(THE PROBLEM): Locate the lines of the listing below that hold "middle", then copy each of them.
Start of Block
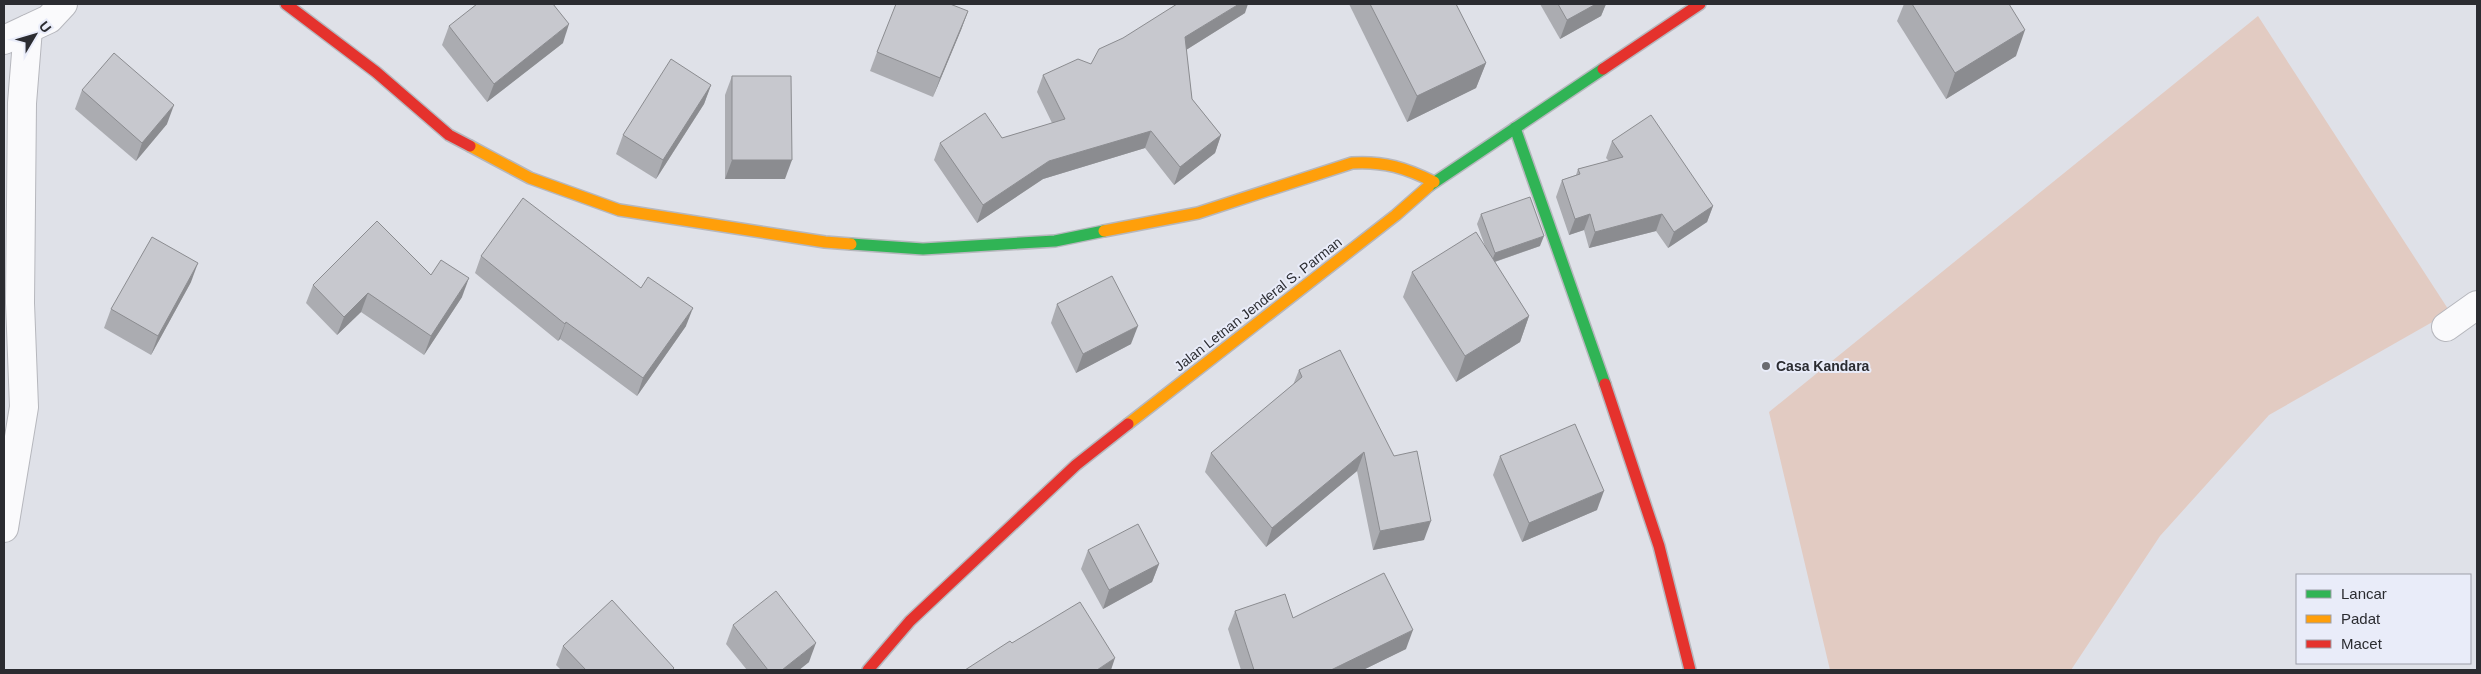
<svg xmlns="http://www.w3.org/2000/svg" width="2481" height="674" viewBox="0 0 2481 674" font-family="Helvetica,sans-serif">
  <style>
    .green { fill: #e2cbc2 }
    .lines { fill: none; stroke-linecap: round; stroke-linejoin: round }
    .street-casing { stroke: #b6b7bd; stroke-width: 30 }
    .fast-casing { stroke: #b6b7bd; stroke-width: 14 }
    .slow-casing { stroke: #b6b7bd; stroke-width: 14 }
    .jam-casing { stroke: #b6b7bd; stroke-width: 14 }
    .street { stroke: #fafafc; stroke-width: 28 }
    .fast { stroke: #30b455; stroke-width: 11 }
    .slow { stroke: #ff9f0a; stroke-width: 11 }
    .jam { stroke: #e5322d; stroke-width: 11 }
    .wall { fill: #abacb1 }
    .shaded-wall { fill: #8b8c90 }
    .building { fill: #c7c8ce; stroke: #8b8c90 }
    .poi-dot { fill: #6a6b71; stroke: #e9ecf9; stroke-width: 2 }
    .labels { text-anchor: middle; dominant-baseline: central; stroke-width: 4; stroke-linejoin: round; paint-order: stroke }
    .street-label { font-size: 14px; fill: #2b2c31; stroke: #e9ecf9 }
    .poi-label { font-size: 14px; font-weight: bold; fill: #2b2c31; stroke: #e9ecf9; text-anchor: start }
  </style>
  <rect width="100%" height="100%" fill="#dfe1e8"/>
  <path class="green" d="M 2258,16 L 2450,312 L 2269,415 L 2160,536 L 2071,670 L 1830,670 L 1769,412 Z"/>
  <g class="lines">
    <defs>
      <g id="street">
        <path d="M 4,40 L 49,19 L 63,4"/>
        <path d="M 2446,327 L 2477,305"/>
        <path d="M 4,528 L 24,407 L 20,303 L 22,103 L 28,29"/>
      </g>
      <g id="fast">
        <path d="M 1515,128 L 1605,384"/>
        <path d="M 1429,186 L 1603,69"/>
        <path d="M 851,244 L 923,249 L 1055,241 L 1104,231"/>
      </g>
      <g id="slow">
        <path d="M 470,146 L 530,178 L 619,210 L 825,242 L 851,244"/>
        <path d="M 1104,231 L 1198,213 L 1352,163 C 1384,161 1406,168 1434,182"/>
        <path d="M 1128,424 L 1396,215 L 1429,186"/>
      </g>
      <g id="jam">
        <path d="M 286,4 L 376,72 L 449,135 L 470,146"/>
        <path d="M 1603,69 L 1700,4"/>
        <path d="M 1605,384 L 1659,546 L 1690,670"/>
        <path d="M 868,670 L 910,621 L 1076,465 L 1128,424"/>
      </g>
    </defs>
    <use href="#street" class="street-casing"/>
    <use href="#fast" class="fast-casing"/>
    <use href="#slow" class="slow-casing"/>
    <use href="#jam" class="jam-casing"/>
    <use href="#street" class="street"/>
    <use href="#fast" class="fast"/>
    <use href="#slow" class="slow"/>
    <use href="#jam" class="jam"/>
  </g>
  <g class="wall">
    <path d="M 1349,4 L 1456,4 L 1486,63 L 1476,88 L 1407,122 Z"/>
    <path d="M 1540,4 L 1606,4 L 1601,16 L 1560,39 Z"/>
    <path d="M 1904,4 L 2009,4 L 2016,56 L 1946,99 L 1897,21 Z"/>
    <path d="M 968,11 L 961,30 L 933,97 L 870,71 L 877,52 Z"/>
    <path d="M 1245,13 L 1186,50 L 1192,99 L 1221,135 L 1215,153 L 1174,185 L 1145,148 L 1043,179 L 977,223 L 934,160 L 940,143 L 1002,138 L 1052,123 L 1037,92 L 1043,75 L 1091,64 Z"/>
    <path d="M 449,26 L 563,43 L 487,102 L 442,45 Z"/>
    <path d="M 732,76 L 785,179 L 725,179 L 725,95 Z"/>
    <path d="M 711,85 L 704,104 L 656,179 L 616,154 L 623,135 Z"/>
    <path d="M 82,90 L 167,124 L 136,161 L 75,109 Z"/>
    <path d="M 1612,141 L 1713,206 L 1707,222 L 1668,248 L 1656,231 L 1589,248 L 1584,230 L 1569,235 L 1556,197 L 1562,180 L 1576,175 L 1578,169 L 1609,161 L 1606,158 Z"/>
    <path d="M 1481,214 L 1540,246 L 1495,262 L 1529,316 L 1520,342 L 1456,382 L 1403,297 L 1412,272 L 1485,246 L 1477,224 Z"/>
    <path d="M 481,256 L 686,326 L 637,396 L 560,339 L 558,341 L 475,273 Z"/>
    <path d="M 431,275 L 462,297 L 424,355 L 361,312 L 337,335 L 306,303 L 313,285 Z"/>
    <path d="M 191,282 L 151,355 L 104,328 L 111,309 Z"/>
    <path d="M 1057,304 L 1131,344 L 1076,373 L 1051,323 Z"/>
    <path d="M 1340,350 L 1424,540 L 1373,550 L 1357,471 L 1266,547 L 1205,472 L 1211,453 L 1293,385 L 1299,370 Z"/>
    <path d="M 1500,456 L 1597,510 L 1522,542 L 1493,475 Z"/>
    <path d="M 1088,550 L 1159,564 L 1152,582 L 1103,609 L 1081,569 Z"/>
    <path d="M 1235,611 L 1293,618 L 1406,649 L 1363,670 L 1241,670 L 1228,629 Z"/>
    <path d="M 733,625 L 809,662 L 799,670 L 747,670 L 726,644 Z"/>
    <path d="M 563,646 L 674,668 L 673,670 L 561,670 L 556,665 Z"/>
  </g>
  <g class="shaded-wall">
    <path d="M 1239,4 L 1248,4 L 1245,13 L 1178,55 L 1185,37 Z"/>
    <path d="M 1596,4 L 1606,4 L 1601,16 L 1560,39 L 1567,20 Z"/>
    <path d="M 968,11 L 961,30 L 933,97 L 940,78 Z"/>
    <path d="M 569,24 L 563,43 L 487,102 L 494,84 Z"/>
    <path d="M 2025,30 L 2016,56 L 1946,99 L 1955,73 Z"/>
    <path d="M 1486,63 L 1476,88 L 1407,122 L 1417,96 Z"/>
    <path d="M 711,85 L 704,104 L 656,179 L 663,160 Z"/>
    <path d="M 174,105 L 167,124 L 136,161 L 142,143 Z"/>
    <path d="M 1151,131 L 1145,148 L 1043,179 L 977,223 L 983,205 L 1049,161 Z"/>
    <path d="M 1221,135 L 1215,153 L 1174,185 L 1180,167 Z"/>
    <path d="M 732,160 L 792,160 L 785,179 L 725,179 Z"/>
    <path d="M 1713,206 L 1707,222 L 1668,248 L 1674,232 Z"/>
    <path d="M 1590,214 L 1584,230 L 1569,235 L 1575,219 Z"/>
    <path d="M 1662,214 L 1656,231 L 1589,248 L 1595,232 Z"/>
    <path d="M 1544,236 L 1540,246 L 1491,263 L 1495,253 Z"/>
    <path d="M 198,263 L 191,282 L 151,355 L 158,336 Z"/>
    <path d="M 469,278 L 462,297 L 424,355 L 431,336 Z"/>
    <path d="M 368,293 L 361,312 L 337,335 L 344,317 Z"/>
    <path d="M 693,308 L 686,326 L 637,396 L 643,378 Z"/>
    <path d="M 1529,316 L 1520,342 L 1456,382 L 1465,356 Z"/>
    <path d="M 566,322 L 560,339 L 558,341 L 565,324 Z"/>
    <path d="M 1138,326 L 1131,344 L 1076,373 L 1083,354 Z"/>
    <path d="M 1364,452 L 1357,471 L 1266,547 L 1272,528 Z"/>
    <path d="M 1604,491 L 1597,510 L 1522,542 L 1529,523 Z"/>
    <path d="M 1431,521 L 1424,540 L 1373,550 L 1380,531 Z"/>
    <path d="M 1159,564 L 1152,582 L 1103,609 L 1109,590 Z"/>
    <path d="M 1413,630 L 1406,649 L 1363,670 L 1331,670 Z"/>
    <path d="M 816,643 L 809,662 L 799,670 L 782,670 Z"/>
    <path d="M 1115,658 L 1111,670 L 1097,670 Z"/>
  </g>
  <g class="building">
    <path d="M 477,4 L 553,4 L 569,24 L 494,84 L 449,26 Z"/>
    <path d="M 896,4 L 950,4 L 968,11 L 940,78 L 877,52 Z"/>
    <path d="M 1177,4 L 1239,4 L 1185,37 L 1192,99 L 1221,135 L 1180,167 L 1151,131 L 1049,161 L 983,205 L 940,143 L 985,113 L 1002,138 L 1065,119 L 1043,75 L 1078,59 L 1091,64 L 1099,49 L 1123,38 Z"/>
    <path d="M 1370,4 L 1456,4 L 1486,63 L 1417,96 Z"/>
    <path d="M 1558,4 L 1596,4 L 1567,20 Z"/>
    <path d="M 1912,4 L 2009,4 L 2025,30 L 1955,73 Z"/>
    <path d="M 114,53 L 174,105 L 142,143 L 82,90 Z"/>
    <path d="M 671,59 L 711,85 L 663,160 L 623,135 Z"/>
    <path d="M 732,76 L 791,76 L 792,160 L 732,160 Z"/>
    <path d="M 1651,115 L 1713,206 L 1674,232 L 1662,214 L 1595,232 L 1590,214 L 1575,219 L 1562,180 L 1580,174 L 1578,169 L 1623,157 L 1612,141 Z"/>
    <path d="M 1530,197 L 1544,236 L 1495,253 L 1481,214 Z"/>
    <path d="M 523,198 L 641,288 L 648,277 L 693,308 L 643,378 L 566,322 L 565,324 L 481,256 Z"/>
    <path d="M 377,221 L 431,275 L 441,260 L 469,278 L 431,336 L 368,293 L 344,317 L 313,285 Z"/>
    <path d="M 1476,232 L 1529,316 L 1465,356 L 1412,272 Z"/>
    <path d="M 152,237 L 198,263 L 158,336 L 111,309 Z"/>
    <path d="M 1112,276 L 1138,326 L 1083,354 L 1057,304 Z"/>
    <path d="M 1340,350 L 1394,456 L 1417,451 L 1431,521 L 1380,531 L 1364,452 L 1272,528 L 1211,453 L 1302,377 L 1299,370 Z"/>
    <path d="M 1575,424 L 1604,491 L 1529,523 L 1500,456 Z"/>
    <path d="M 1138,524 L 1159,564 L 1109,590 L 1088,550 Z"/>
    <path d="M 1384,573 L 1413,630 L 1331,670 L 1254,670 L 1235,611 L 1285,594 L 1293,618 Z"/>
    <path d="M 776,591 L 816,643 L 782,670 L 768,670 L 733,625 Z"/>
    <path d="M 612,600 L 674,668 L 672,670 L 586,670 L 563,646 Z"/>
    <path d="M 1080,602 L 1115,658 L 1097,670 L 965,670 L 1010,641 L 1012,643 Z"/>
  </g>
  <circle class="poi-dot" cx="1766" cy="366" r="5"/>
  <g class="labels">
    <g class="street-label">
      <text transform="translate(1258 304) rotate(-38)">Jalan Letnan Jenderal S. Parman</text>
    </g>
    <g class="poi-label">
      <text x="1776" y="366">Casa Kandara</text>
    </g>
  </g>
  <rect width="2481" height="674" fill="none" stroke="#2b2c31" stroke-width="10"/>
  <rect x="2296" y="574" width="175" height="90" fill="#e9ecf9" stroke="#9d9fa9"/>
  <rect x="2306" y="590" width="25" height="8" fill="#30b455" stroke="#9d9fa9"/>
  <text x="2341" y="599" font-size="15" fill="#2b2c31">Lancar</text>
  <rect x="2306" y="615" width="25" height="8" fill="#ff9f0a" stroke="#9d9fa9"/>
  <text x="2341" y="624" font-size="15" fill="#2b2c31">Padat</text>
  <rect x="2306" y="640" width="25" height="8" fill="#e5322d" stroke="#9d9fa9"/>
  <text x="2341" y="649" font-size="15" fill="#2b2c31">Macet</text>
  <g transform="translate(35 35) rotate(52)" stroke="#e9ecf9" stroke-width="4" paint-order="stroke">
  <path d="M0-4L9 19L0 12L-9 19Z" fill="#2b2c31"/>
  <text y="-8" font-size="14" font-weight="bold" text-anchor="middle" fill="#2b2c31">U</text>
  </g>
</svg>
End of Block
Start of Block
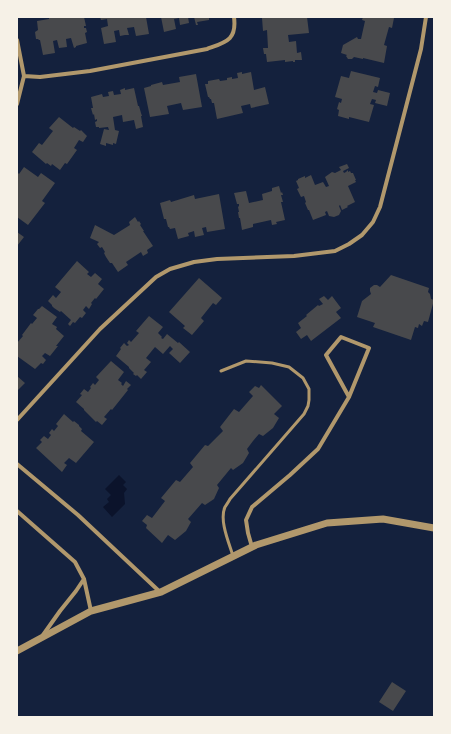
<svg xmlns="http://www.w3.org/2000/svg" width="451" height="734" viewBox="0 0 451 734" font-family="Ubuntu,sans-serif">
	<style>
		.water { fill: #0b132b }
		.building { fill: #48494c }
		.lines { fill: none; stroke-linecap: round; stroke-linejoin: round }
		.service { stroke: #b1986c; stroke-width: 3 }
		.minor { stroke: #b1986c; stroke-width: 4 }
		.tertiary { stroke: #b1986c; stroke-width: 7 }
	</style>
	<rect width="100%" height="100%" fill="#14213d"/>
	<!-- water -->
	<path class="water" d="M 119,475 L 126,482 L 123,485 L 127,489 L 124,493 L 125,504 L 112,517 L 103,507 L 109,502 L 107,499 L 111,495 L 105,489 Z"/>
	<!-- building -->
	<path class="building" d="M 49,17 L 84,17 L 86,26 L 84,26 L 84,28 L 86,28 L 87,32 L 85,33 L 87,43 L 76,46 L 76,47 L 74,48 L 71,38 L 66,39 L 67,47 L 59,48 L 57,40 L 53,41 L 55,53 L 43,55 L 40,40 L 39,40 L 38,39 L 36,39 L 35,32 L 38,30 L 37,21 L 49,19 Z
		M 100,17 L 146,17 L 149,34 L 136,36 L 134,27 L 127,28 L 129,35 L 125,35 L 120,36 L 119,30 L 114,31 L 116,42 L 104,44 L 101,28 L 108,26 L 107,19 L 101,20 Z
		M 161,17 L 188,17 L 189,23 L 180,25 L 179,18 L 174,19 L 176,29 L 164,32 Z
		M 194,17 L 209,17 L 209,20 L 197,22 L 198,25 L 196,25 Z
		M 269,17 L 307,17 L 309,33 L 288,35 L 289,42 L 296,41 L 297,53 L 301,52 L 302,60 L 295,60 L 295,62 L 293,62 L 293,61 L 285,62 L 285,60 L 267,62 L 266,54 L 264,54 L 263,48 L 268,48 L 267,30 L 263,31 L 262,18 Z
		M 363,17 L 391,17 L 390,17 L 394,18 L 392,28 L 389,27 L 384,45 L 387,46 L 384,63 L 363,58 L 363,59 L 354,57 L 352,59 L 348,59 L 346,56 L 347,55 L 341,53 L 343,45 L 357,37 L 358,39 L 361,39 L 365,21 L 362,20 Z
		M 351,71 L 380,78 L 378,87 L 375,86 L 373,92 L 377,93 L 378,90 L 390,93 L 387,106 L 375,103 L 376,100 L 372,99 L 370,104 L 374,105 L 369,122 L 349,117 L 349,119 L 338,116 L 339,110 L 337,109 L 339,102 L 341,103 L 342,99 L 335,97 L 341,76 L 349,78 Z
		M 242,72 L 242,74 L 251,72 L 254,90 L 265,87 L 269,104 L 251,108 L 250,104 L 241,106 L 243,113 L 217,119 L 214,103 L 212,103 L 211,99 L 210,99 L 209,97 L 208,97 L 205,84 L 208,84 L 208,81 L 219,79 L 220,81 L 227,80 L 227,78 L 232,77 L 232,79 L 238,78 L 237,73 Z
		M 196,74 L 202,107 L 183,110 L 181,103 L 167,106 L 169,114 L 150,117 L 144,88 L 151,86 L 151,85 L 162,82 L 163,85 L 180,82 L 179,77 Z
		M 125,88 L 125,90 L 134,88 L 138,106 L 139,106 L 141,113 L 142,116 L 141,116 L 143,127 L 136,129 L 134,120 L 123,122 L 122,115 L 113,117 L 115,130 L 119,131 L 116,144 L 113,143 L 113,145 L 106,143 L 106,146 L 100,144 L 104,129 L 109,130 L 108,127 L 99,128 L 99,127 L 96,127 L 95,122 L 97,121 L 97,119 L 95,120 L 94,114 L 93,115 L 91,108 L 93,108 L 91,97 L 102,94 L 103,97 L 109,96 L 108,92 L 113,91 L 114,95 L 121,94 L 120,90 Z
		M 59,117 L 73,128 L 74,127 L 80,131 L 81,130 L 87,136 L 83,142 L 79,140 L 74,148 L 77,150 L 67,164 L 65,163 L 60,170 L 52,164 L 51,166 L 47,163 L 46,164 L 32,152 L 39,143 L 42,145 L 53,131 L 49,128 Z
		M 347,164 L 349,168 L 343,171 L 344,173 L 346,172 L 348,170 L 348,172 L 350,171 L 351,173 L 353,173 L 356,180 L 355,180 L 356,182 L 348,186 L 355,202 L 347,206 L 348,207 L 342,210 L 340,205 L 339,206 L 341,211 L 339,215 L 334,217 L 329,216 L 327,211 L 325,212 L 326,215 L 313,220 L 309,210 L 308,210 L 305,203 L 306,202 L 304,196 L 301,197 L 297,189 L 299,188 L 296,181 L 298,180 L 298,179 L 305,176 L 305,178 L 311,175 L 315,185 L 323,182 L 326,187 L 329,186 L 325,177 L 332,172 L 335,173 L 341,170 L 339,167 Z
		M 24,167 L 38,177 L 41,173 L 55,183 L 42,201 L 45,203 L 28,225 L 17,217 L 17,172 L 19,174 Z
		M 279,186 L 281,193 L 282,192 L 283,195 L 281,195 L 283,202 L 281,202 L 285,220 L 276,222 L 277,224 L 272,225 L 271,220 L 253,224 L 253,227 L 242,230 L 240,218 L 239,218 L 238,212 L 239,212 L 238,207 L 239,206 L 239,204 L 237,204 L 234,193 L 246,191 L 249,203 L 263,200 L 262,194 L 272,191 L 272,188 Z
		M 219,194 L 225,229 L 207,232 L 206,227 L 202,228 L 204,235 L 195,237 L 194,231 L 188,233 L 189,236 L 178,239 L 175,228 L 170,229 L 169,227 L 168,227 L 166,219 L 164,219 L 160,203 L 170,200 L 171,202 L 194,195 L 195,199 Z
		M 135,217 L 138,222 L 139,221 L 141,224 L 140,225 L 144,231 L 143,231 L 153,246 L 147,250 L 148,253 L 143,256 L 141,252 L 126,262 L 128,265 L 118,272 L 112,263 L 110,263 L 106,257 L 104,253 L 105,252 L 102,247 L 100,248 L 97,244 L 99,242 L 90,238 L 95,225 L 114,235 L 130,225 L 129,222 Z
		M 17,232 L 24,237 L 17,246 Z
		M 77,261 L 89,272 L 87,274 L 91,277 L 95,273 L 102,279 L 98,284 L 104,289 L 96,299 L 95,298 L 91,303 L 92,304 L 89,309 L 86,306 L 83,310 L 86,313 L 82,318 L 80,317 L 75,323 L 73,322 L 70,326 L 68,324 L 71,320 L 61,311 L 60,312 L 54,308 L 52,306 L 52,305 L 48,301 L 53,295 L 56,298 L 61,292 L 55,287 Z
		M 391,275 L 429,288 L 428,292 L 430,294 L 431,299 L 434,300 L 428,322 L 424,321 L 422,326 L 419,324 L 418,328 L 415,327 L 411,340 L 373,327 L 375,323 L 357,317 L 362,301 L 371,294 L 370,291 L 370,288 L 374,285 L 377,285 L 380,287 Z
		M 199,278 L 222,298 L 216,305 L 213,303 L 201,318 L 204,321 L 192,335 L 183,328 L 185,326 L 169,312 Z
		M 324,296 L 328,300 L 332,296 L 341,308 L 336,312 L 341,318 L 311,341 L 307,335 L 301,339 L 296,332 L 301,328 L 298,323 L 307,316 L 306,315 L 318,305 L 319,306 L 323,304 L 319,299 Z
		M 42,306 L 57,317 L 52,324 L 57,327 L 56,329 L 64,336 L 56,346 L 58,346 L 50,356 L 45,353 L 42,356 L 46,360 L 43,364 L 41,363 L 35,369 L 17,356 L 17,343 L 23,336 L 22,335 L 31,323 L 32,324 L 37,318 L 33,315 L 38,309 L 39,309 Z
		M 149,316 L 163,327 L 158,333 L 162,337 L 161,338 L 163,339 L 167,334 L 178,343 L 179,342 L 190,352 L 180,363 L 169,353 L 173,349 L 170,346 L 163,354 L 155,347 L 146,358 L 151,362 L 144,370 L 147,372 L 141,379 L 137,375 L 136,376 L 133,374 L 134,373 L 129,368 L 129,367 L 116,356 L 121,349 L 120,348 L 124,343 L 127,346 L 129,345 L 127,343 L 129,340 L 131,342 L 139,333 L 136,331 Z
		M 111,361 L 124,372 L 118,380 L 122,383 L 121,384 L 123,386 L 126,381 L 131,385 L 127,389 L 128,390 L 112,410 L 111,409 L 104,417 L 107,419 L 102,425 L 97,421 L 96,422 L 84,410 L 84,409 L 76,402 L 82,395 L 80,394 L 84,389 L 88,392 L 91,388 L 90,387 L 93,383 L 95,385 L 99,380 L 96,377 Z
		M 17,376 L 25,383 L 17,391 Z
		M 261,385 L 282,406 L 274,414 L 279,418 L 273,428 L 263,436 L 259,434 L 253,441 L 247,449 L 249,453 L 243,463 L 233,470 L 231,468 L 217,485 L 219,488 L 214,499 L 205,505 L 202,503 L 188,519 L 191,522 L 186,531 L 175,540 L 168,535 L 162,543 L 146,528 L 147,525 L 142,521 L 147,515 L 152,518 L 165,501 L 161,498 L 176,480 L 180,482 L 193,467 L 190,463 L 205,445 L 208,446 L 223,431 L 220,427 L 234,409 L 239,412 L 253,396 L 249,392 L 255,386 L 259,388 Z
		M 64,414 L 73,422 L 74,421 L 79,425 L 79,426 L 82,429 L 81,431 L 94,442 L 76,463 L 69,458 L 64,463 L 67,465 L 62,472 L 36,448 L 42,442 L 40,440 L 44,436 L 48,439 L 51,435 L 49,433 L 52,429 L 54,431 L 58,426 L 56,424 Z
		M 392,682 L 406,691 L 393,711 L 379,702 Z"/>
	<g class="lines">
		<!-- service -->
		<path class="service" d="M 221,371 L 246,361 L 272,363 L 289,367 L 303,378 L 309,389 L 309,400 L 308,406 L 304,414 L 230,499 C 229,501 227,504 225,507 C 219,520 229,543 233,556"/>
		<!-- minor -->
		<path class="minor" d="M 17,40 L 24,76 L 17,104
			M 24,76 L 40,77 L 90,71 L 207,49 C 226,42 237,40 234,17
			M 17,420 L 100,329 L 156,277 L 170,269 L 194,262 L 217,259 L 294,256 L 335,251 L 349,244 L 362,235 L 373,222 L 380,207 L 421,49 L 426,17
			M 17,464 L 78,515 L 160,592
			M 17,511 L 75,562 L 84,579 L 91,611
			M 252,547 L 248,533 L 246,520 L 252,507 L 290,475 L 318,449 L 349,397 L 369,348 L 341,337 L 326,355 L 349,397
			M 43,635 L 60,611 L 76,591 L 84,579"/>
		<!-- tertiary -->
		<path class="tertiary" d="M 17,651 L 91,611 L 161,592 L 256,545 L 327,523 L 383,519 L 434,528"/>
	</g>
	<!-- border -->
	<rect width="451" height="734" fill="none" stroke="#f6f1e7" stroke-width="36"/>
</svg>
End of Block
(PROBLEM SOLUTION):
    .labels { text-anchor: middle; dominant-baseline: central; stroke-width: 4; stroke-linejoin: round; paint-order: stroke }
  <text y="-8" font-size="14" font-weight="bold" text-anchor="middle" fill="#2b2c31">U</text>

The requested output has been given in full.